Problem statement:
Repeat exactly the lines below, from the line containing "Table 3. The" through the last line, both included. Leave out any pictures.

Source records:
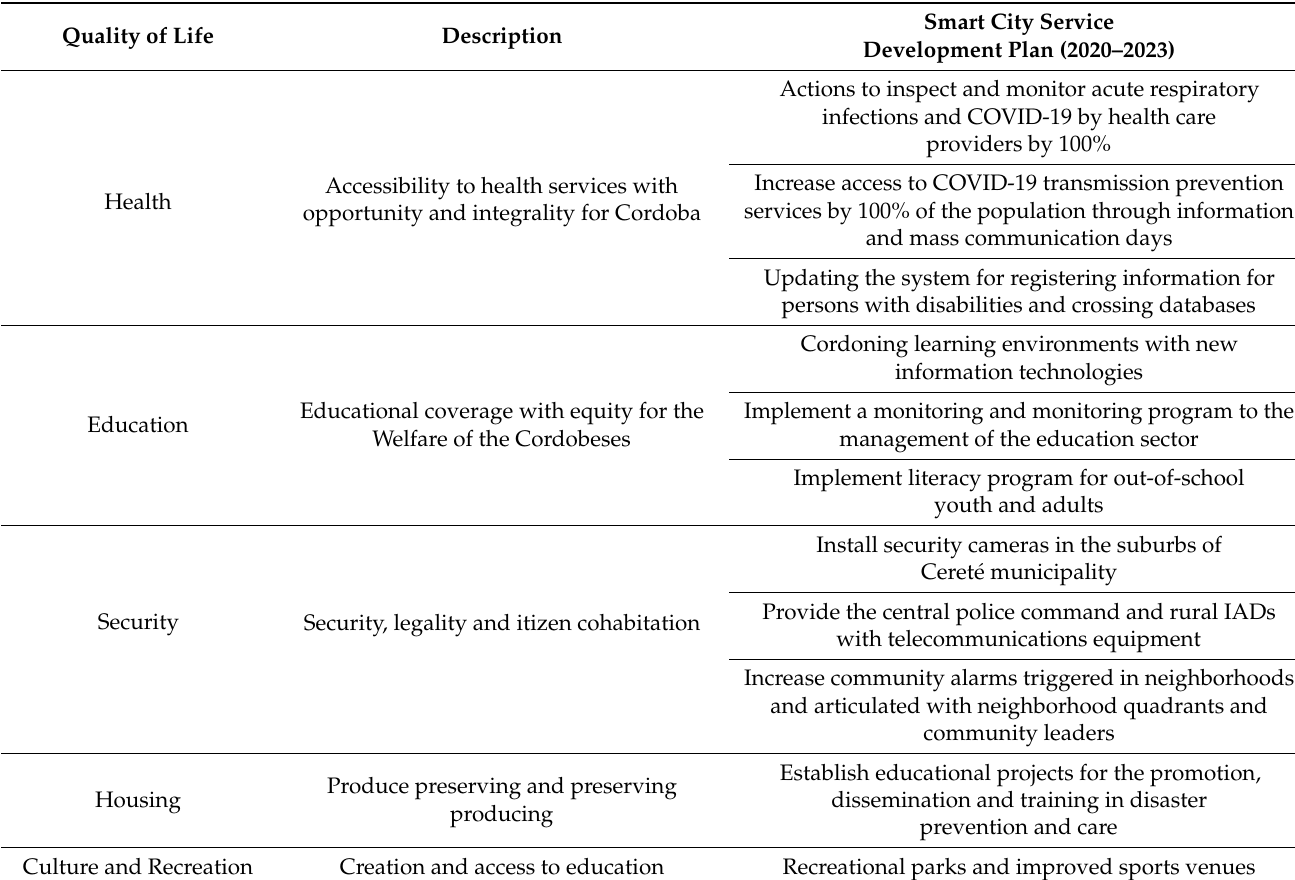
Table 7. Step 1: Select smart city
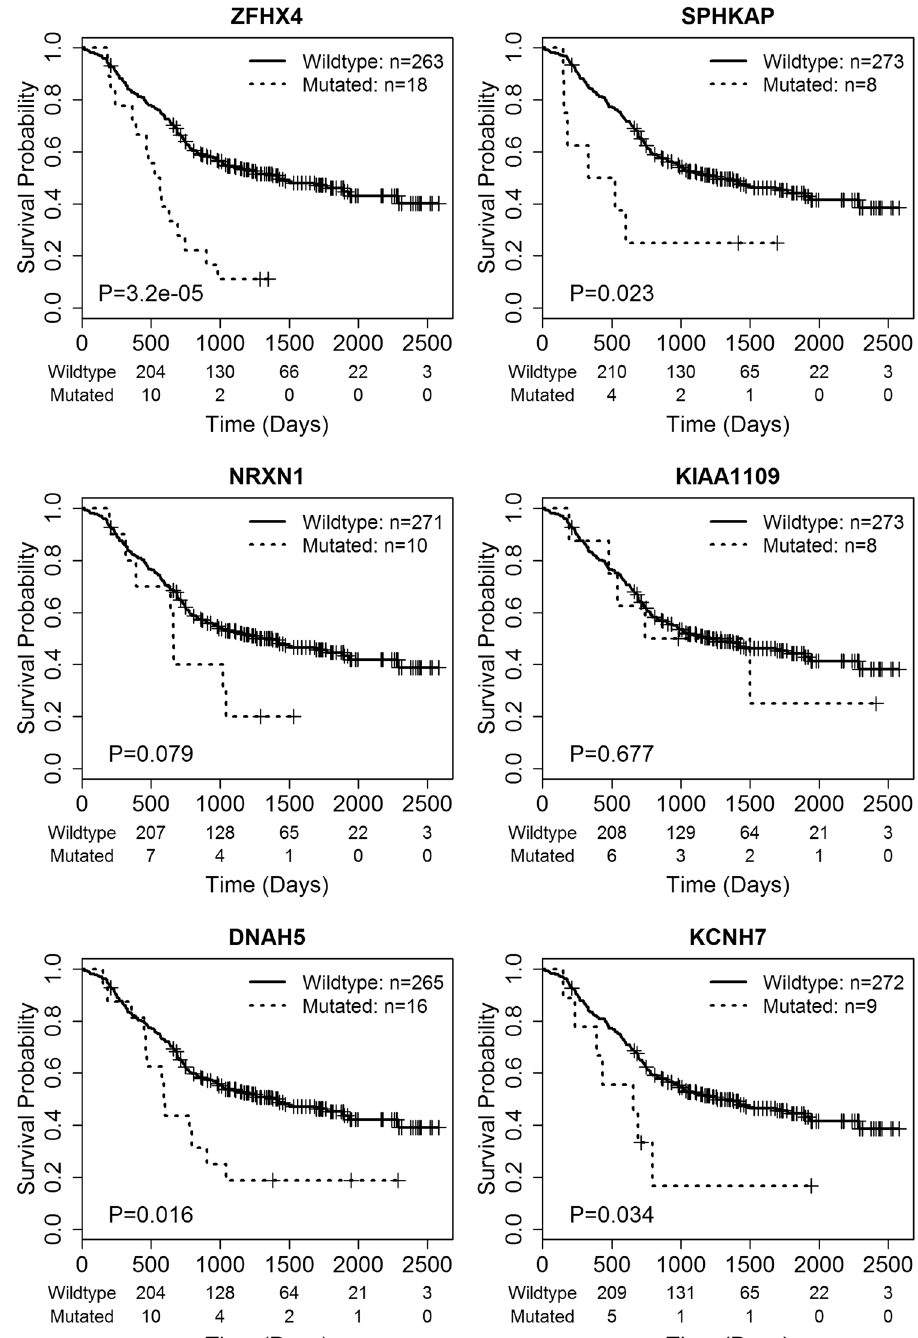
Figure 3. Survival analysis for missense mutations and frame-shift indels of frequently mutated genes. The overall survival rates of patients according to gene mutation status were shown. Only missenses mutations and frame shift indels were considered for each gene. Wildtype indicates a group of patients without a gene mutation. Mutated means that patients carry a gene mutation. P values were calculated by the log-rank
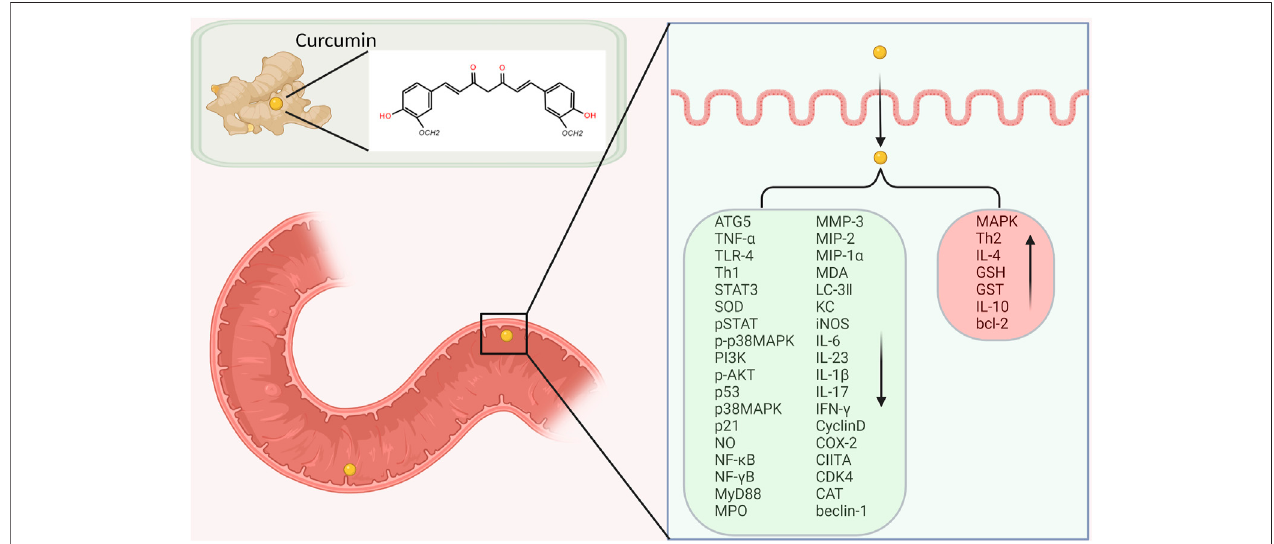
FIGURE 3 | Curcumin ’ s molecular targets in in fl ammatory bowel disease (IBD) treatment.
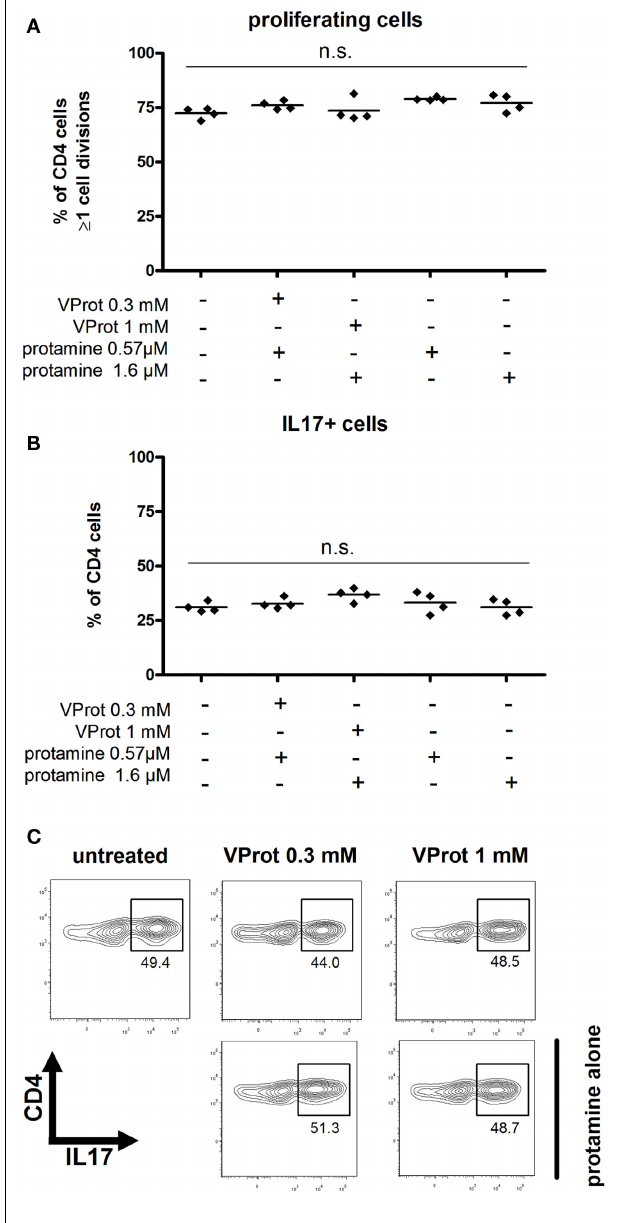
FIGURE 5 | Effects ofVProt onTh17 proliferation and cytokine production. (A) Incubation ofTh17 cells for 3 days withVProt or protamine alone had no effect onTh17 proliferation, given as the percentage of cells showing one or more cell divisions, gated on CD4-positive cells. (B) Incubation ofTh17 cells withVProt or protamine alone did not affect IL-17 production, shown as the percent of CD4-positive cells which were IL-17-positive. Percentages reflect anti-CD3/anti-CD28-stimulated cells after subtraction of baseline values from non-stimulated cells. (C) Representative flow cytometry plots showing the uncorrected percentage of IL-17-producing CD4-positive cells. n.s. not significant compared to control, by one-way ANOVA with Dunnet’s post hoc test.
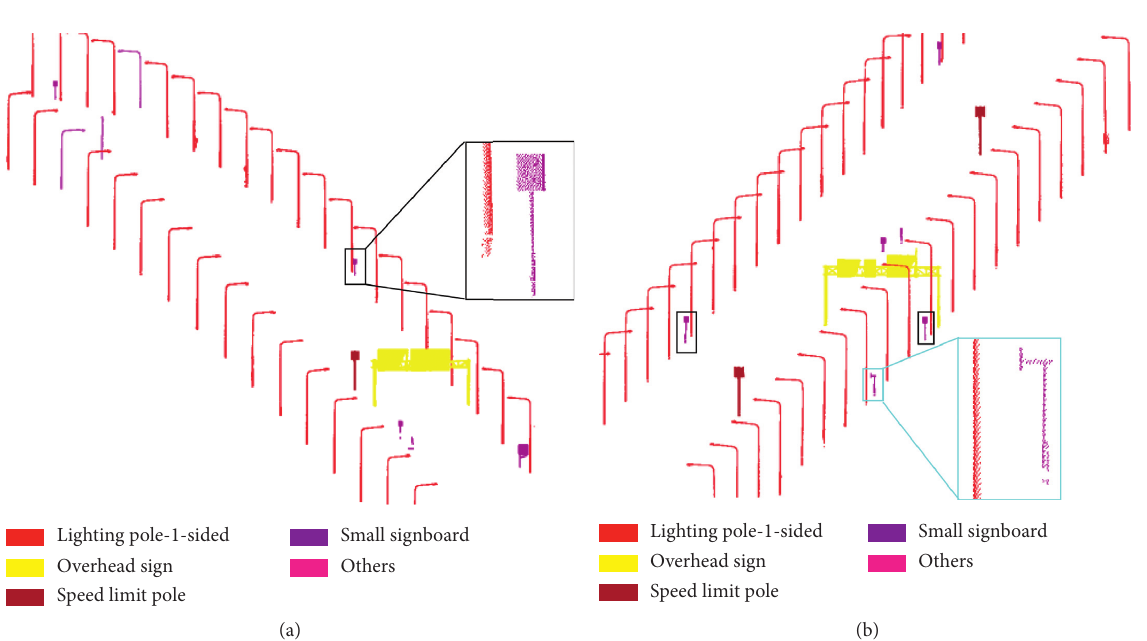
Figure 17: Classification results at Site 1. (a) The light pole was miscategorized due to a short height, and the telephone poles were mislabeled as a small traffic signboard. (b) The bare pole was misclassified as a small traffic signboard.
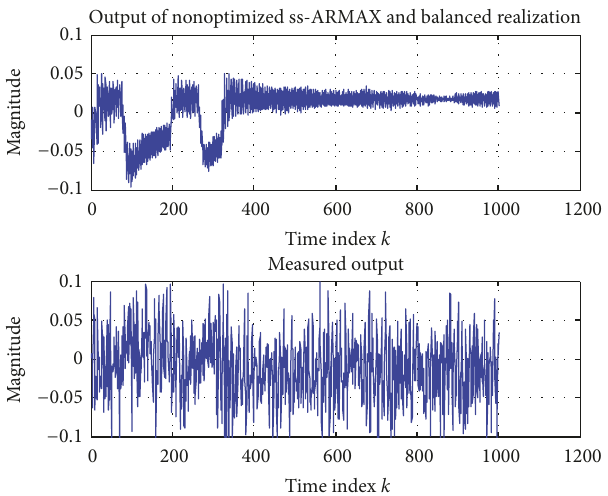
Figure 15: Cost during TS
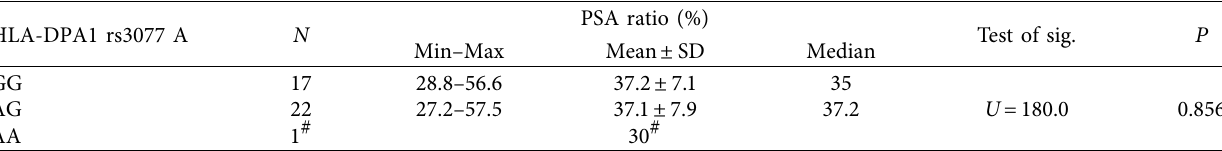
Table 3: Relation between PSA ratio and different genotypes in PCa group ( n �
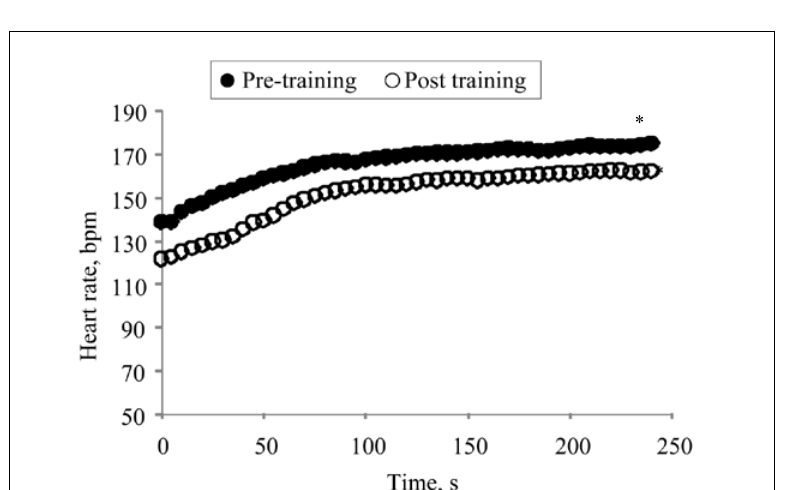
Table 3. The EMG parameters during interval endurance training every two weeks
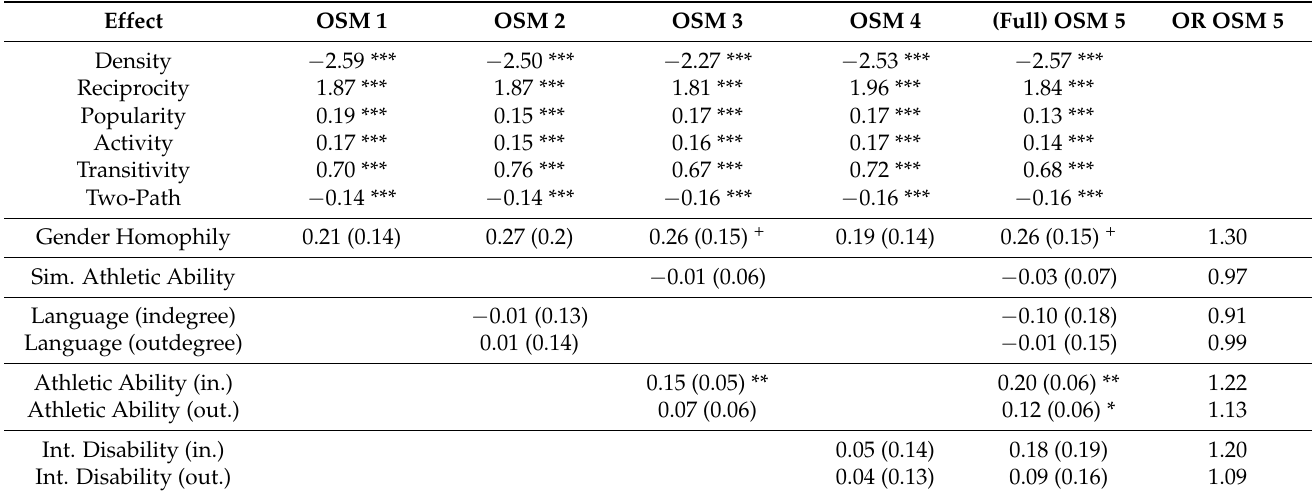
Table 4. Random-effects models for friendship networks in organized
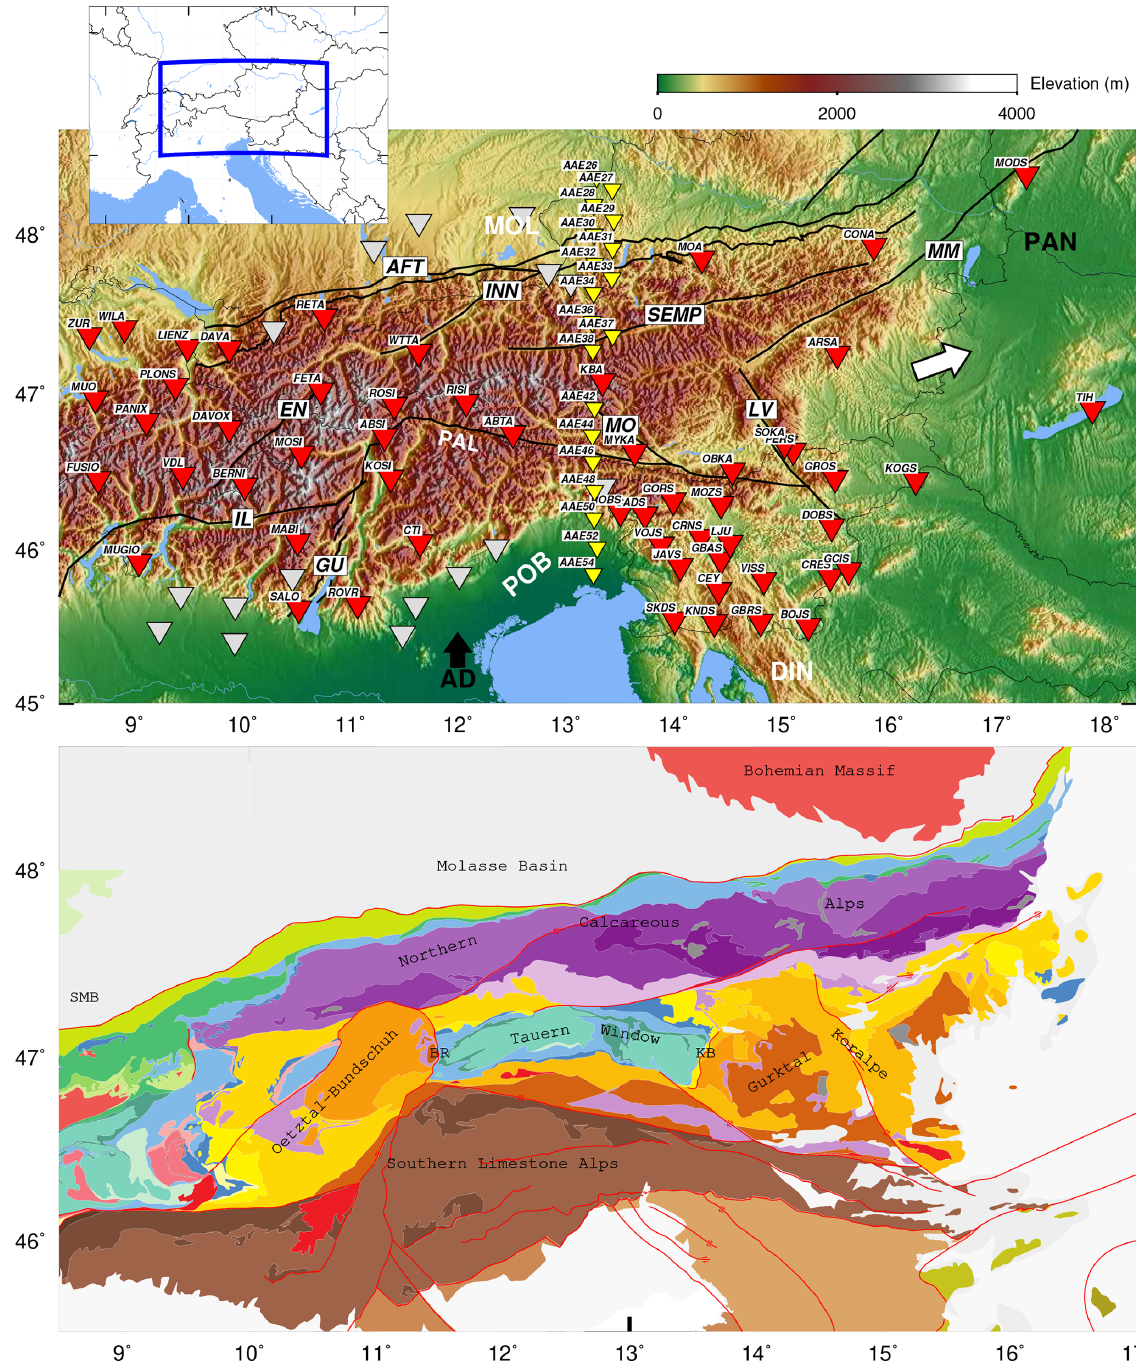
Figure 1. Study region in the Eastern and Southern Alps. Top: permanent stations are marked in red and grey, and the 19 EASI stations used are shown in yellow. Main faults of the region are represented by black lines. The faults are indicated as follows. AFT: northern Alpine Front Thrust, INN: Inntal, SEMP: Salzach–Ennstal–Mariazell–Puchberg, MM: Mur–Mürz, LV: Lavant Valley, MO: Mölltal, GU: Giudicarie, IL: Insubric, EN: Engadine, PAL: Periadriatic line. MOL: Molasse Basin, PO: Po Basin; PAN: Pannonian basin. DIN: Dinarides mountain belt. The black arrow shows the convergence vector of the Adriatic Plate (AD) with respect to the European Plate (EU). A white arrow illustrates the direction of eastward escape of the Alcapa tectonic block (see Sect. 6.4). After the different selection criteria, the stations shown in red and yellow were entered into the inversion (see text). Bottom: tectonic map of the study region (Schmid et al., 2004, 2008, from http://www.spp-mountainbuilding.de, last access: 17 September 2020). Units discussed in the text are labeled on the map. SMB: Swiss Molasse Basin, BR: Brenner fault, KB: Katschberg fault. Red lines represent the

Answer to this problem:
Table 3. The EMG parameters during interval endurance training every two weeks
Table 4. Random-effects models for friendship networks in organized
Figure 1. Study region in the Eastern and Southern Alps. Top: permanent stations are marked in red and grey, and the 19 EASI stations used are shown in yellow. Main faults of the region are represented by black lines. The faults are indicated as follows. AFT: northern Alpine Front Thrust, INN: Inntal, SEMP: Salzach–Ennstal–Mariazell–Puchberg, MM: Mur–Mürz, LV: Lavant Valley, MO: Mölltal, GU: Giudicarie, IL: Insubric, EN: Engadine, PAL: Periadriatic line. MOL: Molasse Basin, PO: Po Basin; PAN: Pannonian basin. DIN: Dinarides mountain belt. The black arrow shows the convergence vector of the Adriatic Plate (AD) with respect to the European Plate (EU). A white arrow illustrates the direction of eastward escape of the Alcapa tectonic block (see Sect. 6.4). After the different selection criteria, the stations shown in red and yellow were entered into the inversion (see text). Bottom: tectonic map of the study region (Schmid et al., 2004, 2008, from http://www.spp-mountainbuilding.de, last access: 17 September 2020). Units discussed in the text are labeled on the map. SMB: Swiss Molasse Basin, BR: Brenner fault, KB: Katschberg fault. Red lines represent the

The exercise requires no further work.